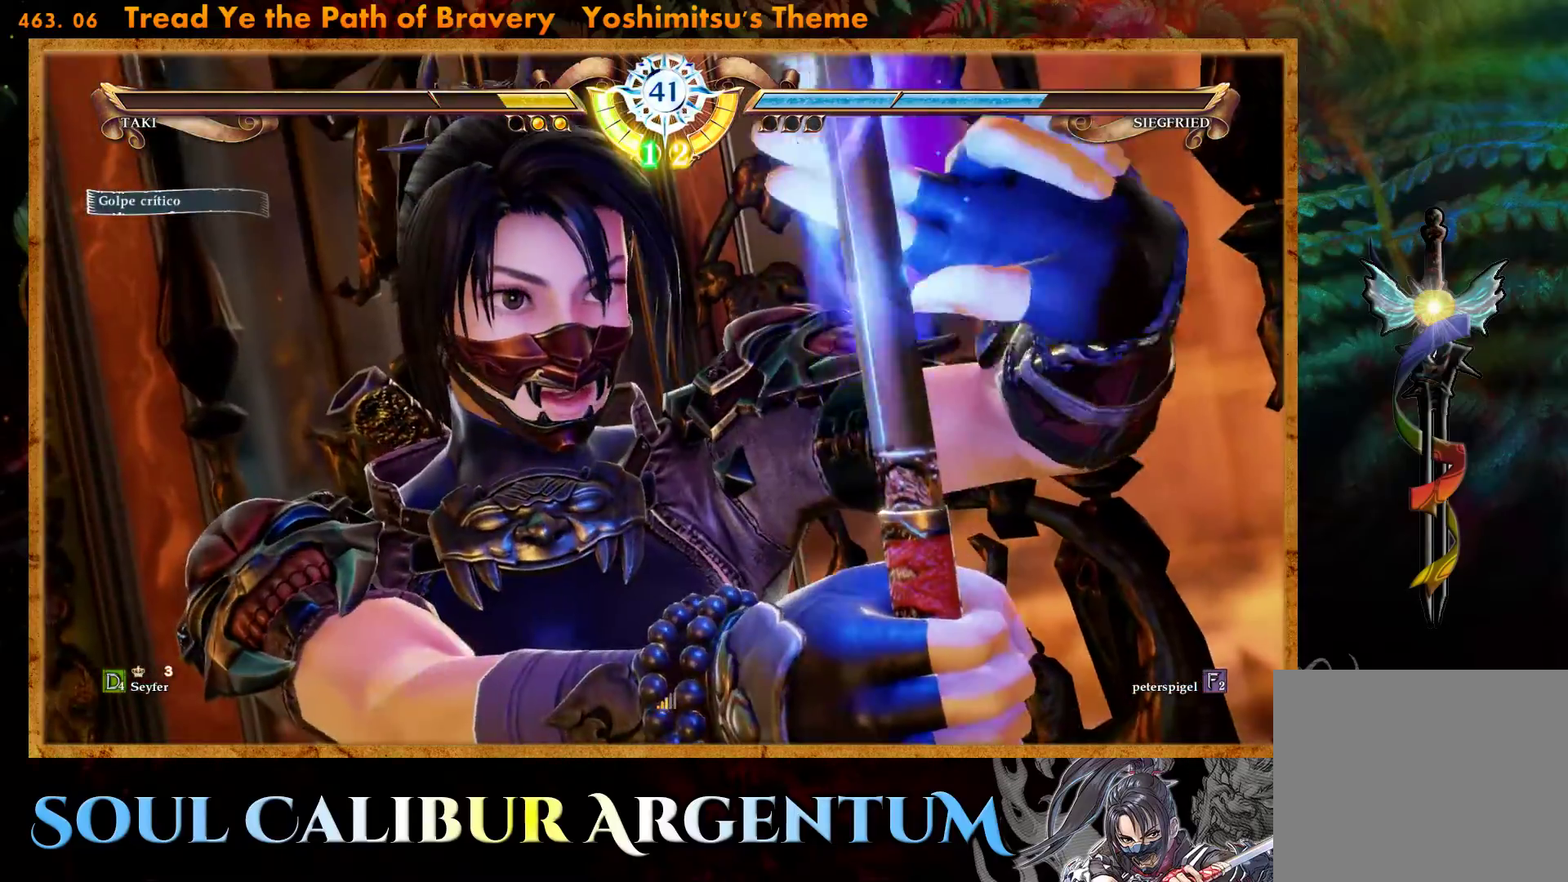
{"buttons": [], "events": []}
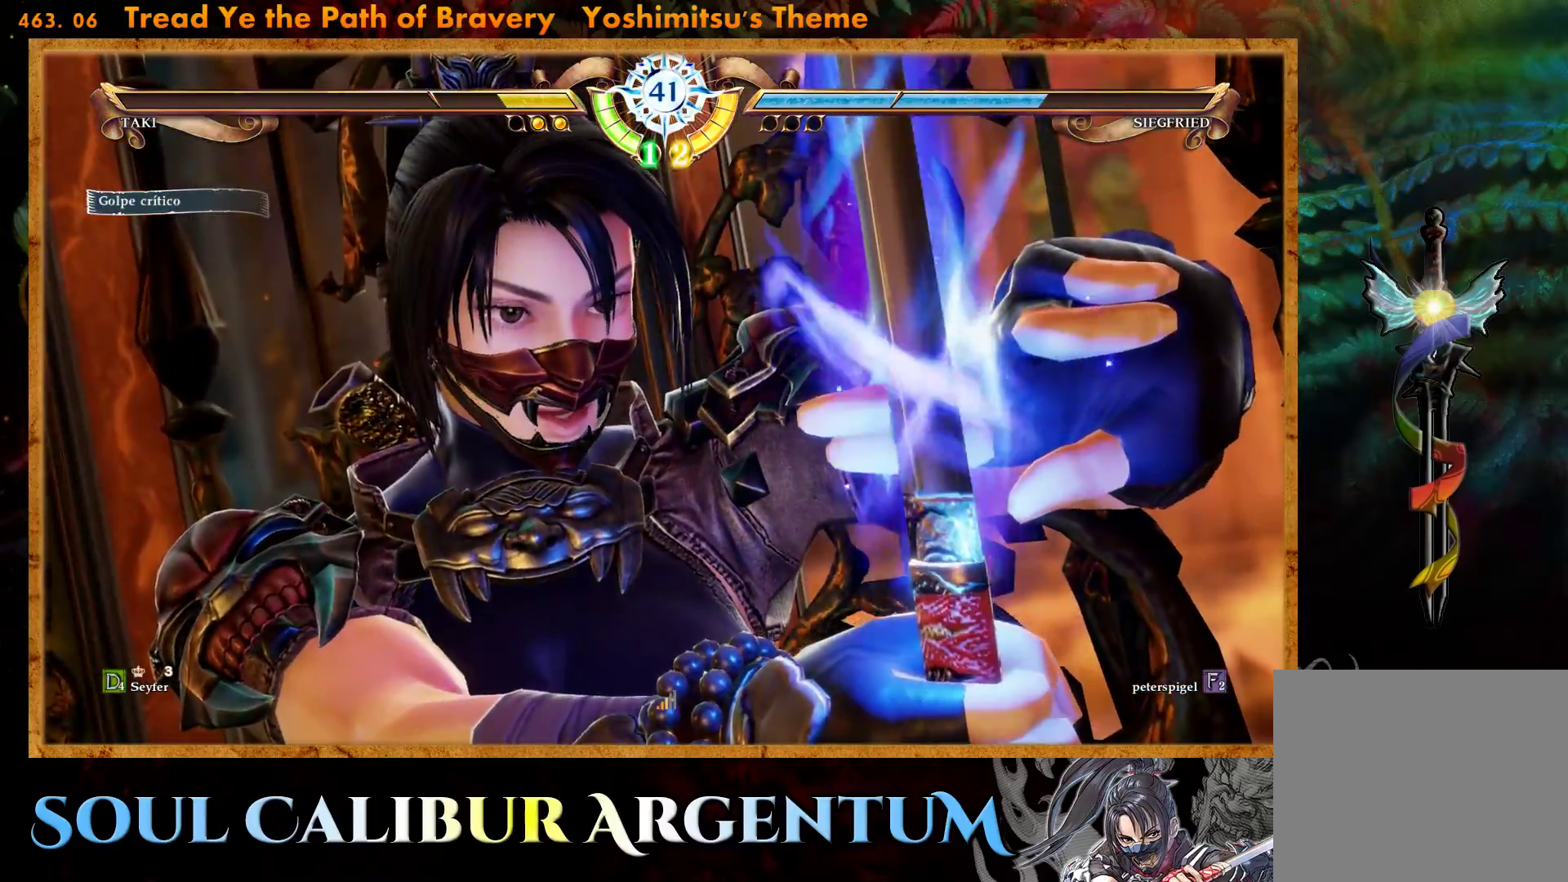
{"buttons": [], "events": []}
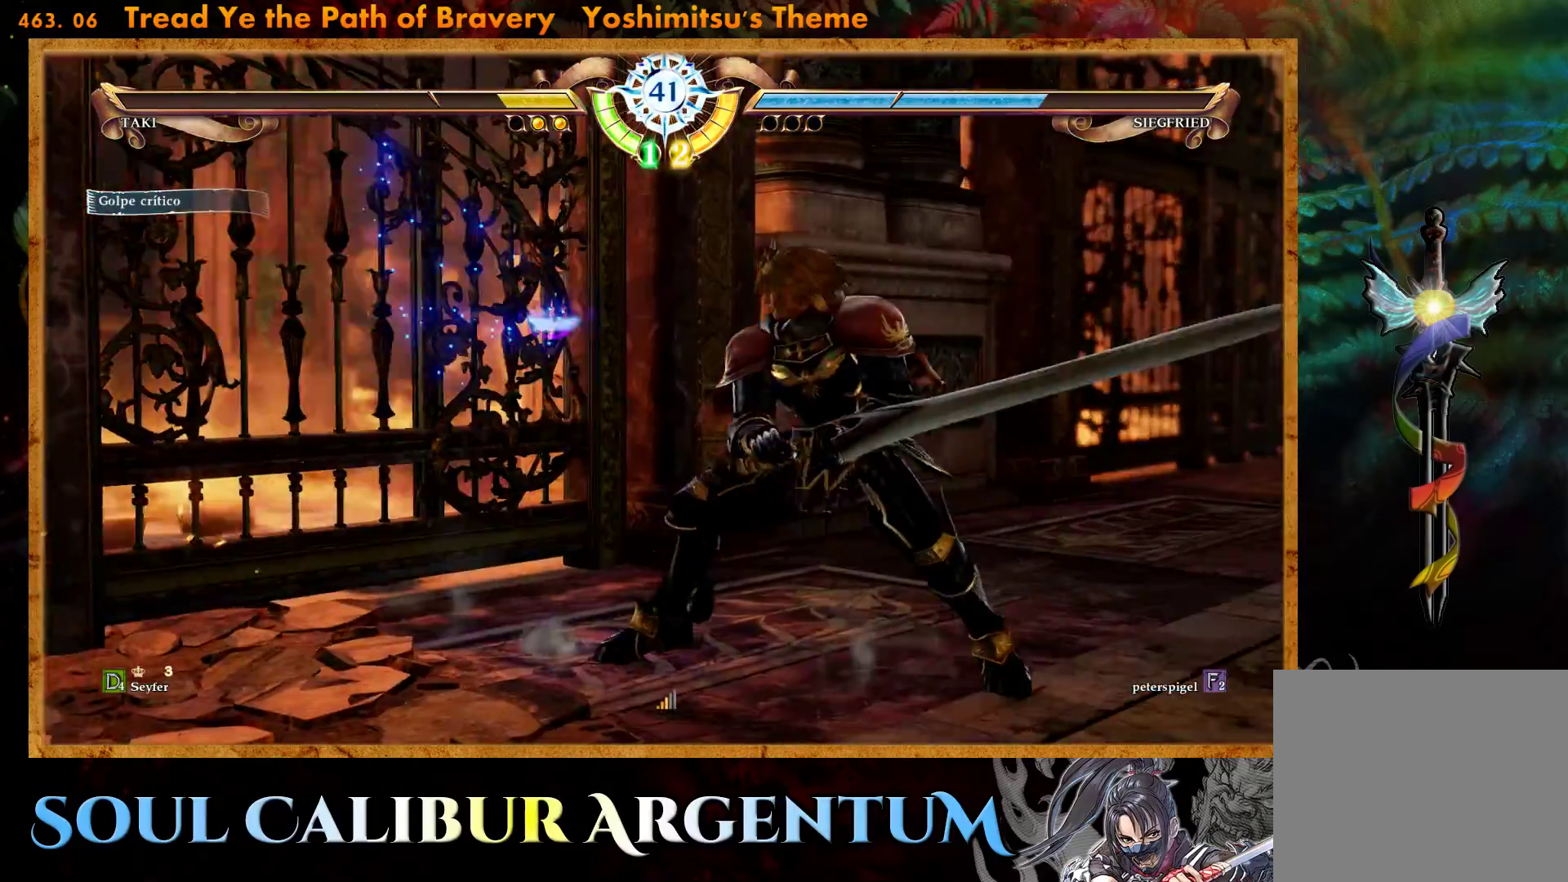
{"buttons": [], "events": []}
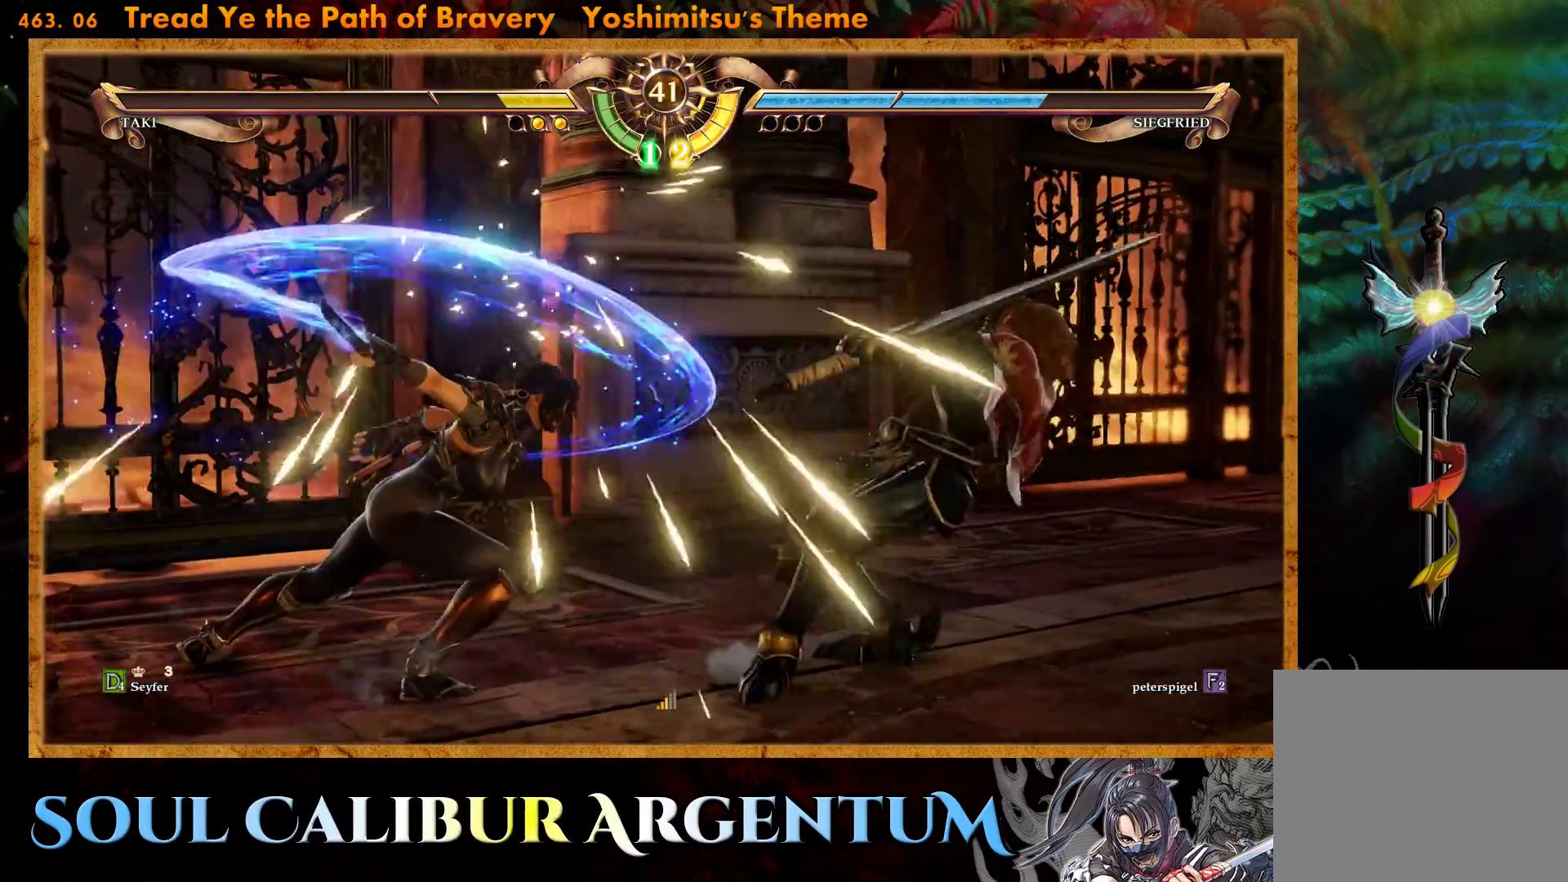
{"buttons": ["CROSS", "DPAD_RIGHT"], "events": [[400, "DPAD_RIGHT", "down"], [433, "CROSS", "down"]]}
= = =
### ABOUT THIS EXERCISE
The images are to be left out; every line above should be set down exactly.

### THE COMPLETED TASK
{"buttons": [], "events": []}
{"buttons": [], "events": []}
{"buttons": [], "events": []}
{"buttons": ["CROSS", "DPAD_RIGHT"], "events": [[400, "DPAD_RIGHT", "down"], [433, "CROSS", "down"]]}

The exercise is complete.